Federalist Paper by James Madison

Federalist No. 45, titled "The Alleged Danger From the Powers of the Union to the State Governments Considered", is the 45th out of 85 essays of the Federalist Papers series. No. 45 was written by James Madison, but was first published by The New York Packet under the pseudonym Publius, on January 26, 1788. The main focus of the essay is how the state and federal governments will function within the Union, while keeping the people's happiness in mind.

== Arguments made ==
In Federalist 45, Madison argues that the Union as outlined in the Constitution is necessary to the people's happiness and that the balance of power between the states and the national government will support the greatest happiness for the people. He argues that the primary purpose of government, and hence of the Constitution, is the people's happiness, and therefore only a government that promotes the people's happiness is legitimate, writing, "Were the plan of the Convention adverse to the public happiness, my voice would be, reject the plan. Were the Union itself inconsistent with the public happiness, it would be, abolish the Union".

=== Federal vs. State governments ===
Madison notes the dangers and instabilities feared in a federal system, especially the concern that the national government could take too much power from the states or that the states might overthrow the national government.
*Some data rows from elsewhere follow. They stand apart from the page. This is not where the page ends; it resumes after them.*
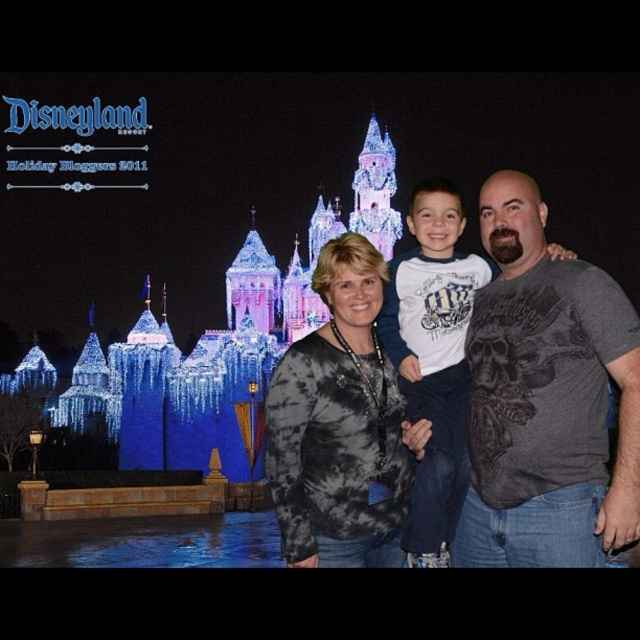
Question: Can you confirm if black tie-dye shirt at center is wider than tie-dye long-sleeve shirt at center?

Choices:
 (A) no
 (B) yes

Answer: (B)

Question: Can you confirm if black tie-dye shirt at center is wider than white cotton shirt at center?

Choices:
 (A) no
 (B) yes

Answer: (B)

Question: Which of the following is the farthest from the observer?

Choices:
 (A) (291, 420)
 (B) (424, 195)

Answer: (B)

Question: Which object is positioned farthest from the tie-dye long-sleeve shirt at center?

Choices:
 (A) black tie-dye shirt at center
 (B) gray printed t-shirt at center
 (C) white cotton shirt at center

Answer: (B)

Question: Which of these objects is positioned closest to the gray printed t-shirt at center?

Choices:
 (A) black tie-dye shirt at center
 (B) white cotton shirt at center
 (C) tie-dye long-sleeve shirt at center

Answer: (A)

Question: Is black tie-dye shirt at center bigger than gray printed t-shirt at center?

Choices:
 (A) yes
 (B) no

Answer: (A)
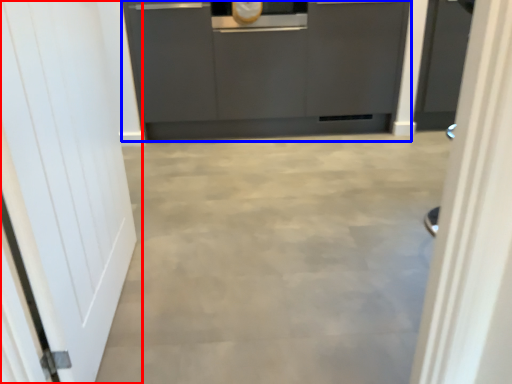
Question: Which point is closer to the camera, door (highlighted by a red box) or cabinetry (highlighted by a blue box)?

Choices:
 (A) door
 (B) cabinetry

Answer: (A)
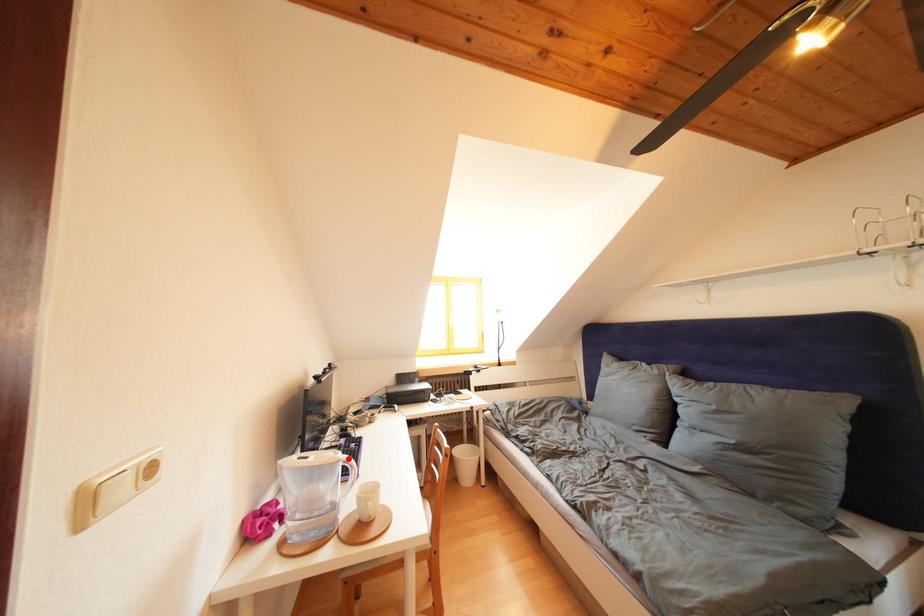
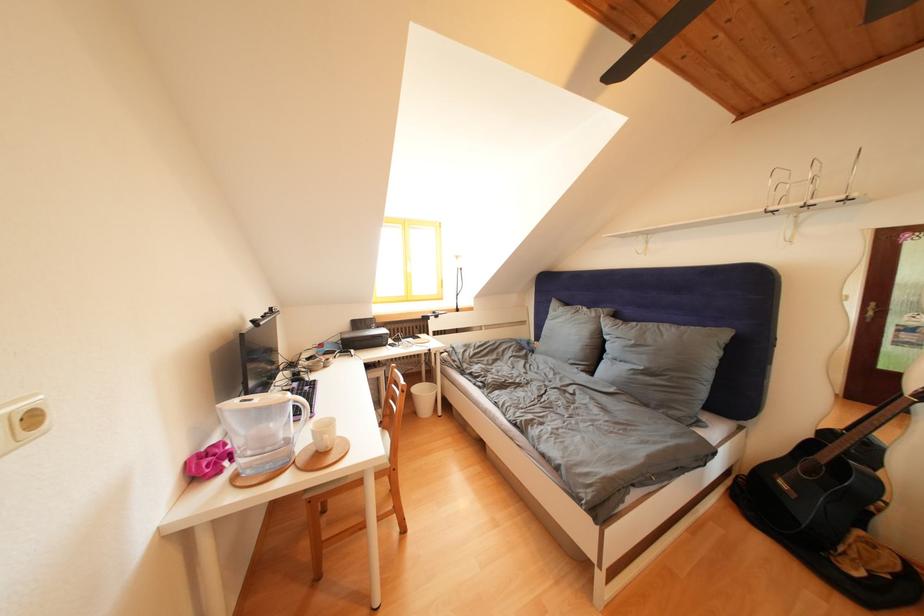
The point at the highlighted location is marked in the first image. Where is the corresponding point in the second image?

(297, 400)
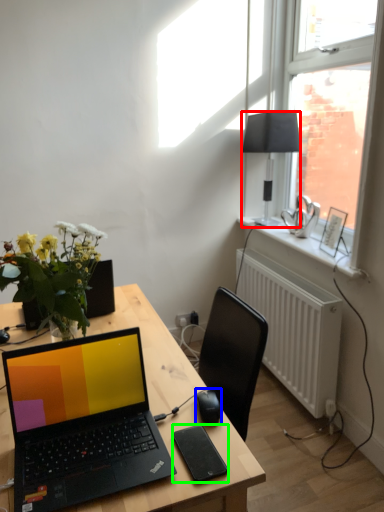
Question: Which object is the closest to the lamp (highlighted by a red box)? Choose among these: computer mouse (highlighted by a blue box) or tablet computer (highlighted by a green box).

Choices:
 (A) computer mouse
 (B) tablet computer

Answer: (A)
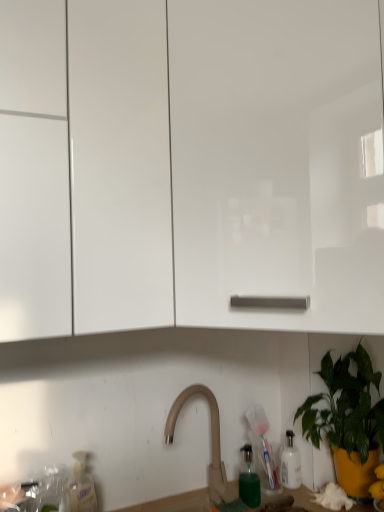
Question: Considering the positions of point (226, 242) and point (367, 419), is point (226, 242) closer or farther from the camera than point (367, 419)?

Choices:
 (A) closer
 (B) farther

Answer: (A)

Question: From a real-world perspective, relative to green glossy plant at lower right, is white matte cabinet at center, which ranks as the 1th cabinetry in right-to-left order, vertically above or below?

Choices:
 (A) above
 (B) below

Answer: (A)

Question: Which object is positioned farthest from the white matte cabinet at center, which is counted as the 2th cabinetry, starting from the left?

Choices:
 (A) transparent plastic bottle at lower left
 (B) white glossy cabinet at upper left, the first cabinetry from the left
 (C) beige matte faucet at center
 (D) green glossy plant at lower right

Answer: (A)

Question: Which object is positioned closest to the white matte cabinet at center, which is counted as the 2th cabinetry, starting from the left?

Choices:
 (A) white glossy cabinet at upper left, the first cabinetry from the left
 (B) beige matte faucet at center
 (C) transparent plastic bottle at lower left
 (D) green glossy plant at lower right

Answer: (A)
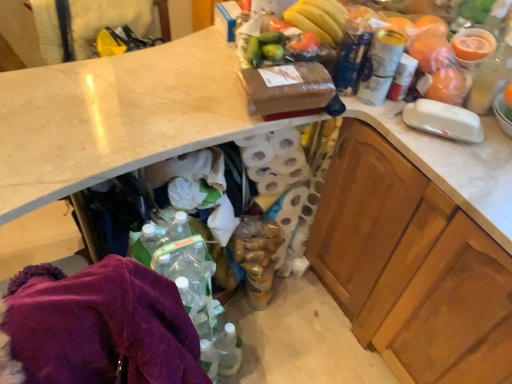
Question: Can you confirm if wooden cabinet at right is bigger than white textured toilet paper at center?

Choices:
 (A) no
 (B) yes

Answer: (B)

Question: Could you tell me if wooden cabinet at right is turned towards white textured toilet paper at center?

Choices:
 (A) yes
 (B) no

Answer: (B)

Question: Considering the relative positions of wooden cabinet at right and white textured toilet paper at center in the image provided, is wooden cabinet at right behind white textured toilet paper at center?

Choices:
 (A) no
 (B) yes

Answer: (A)

Question: Is white textured toilet paper at center inside wooden cabinet at right?

Choices:
 (A) no
 (B) yes

Answer: (A)

Question: Does wooden cabinet at right appear on the left side of white textured toilet paper at center?

Choices:
 (A) no
 (B) yes

Answer: (A)

Question: In the image, is metallic silver can at upper right, which is the first bottle from left to right, positioned in front of or behind translucent plastic cup at upper right, which is counted as the 2th bottle, starting from the left?

Choices:
 (A) behind
 (B) front

Answer: (A)

Question: Choose the correct answer: Is metallic silver can at upper right, arranged as the second bottle when viewed from the right, inside translucent plastic cup at upper right, arranged as the 1th bottle when viewed from the right, or outside it?

Choices:
 (A) inside
 (B) outside

Answer: (B)

Question: Looking at their shapes, would you say metallic silver can at upper right, arranged as the second bottle when viewed from the right, is wider or thinner than translucent plastic cup at upper right, arranged as the 1th bottle when viewed from the right?

Choices:
 (A) wide
 (B) thin

Answer: (B)

Question: Is metallic silver can at upper right, which is the first bottle from left to right, taller or shorter than translucent plastic cup at upper right, arranged as the 1th bottle when viewed from the right?

Choices:
 (A) tall
 (B) short

Answer: (B)

Question: Does point (271, 177) appear closer or farther from the camera than point (378, 187)?

Choices:
 (A) farther
 (B) closer

Answer: (A)

Question: Considering the positions of white textured toilet paper at center and wooden cabinet at right in the image, is white textured toilet paper at center taller or shorter than wooden cabinet at right?

Choices:
 (A) tall
 (B) short

Answer: (B)

Question: In the image, is white textured toilet paper at center positioned in front of or behind wooden cabinet at right?

Choices:
 (A) front
 (B) behind

Answer: (B)

Question: Visually, is white textured toilet paper at center positioned to the left or to the right of wooden cabinet at right?

Choices:
 (A) left
 (B) right

Answer: (A)

Question: Is white textured toilet paper at center in front of or behind metallic silver can at upper right, which is the first bottle from left to right, in the image?

Choices:
 (A) front
 (B) behind

Answer: (B)

Question: In terms of size, does white textured toilet paper at center appear bigger or smaller than metallic silver can at upper right, arranged as the second bottle when viewed from the right?

Choices:
 (A) small
 (B) big

Answer: (B)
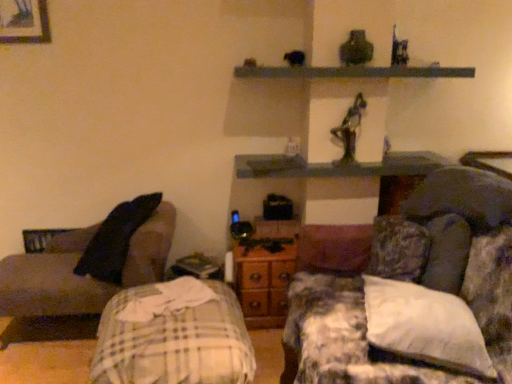
Where is `free space above plaid fabric bed at lower left (from a real-world perspective)`? This screenshot has width=512, height=384. free space above plaid fabric bed at lower left (from a real-world perspective) is located at coordinates (160, 314).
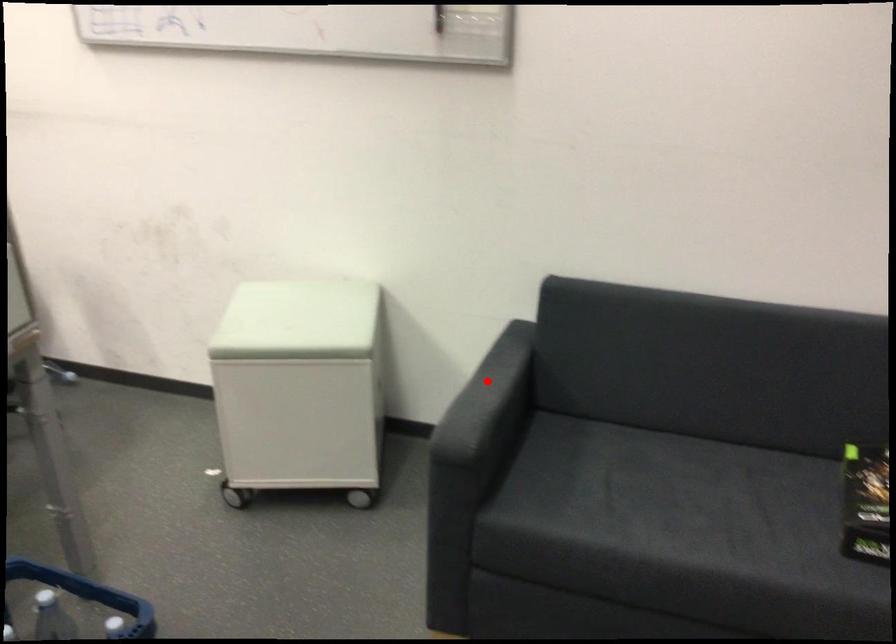
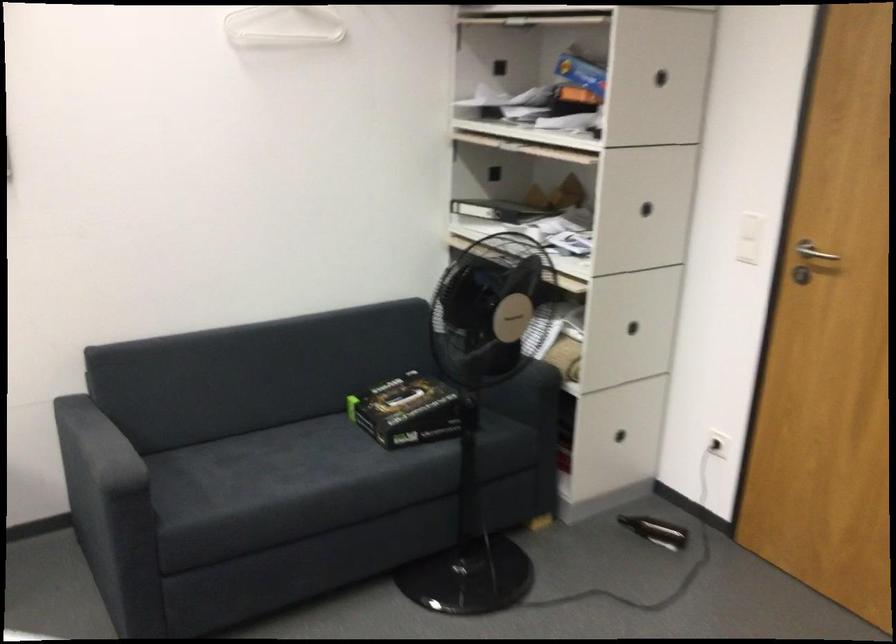
Question: I am providing you with two images of the same scene from different viewpoints. In image1, a red point is highlighted. Considering the same 3D point in image2, which of the following is correct?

But he argues that the de-centralized nature of the federal system prevents this by being naturally harmonious and symbiotic; that the national government cannot operate without the state governments, while the state governments gain major benefits from the national government. He wrote: "the States will retain, under the proposed Constitution, a very extensive portion of active sovereignty".

The state governments, Madison argues, are closer to the people and can focus on the welfare of the people, regulating ordinary affairs such as the lives, liberties, and properties of the people, as well as the internal order of each state, and should have numerous undefined powers to do so, while the national government, being bigger and possessing national resources, can bring victory in war, protect the people's liberty, and maintain peace between the states, and should have clear, few, defined powers to do so, mostly focusing on external objects such as war, peace, negotiation, and foreign commerce and national taxation. He suggests that in times of peace, the state governments will tend to be larger and more powerful, while in times of crisis and war, the national government will expand as needed. Such a federal system will bring the government as a whole closer to the people than a purely national form of government.

== Historical implications ==
Though Madison's arguments and suggestions were considered, "any dispute about which is more powerful – the federal government or the states – was settled in 1789 when the Constitution granted the federal government the right to collect taxes, regulate interstate commerce, raise an army and adjudicate legal disputes between states" States have consistently tried to nullify the federal government's power, however, the federal government has always been victorious in avoiding it and still remain the more powerful of the two. The 10th Amendment, "the powers not delegated to the United States by the Constitution, nor prohibited by it to the States, are reserved to the States respectively, or to the people", has preserved the powers of the federal and state governments until present day since 1791.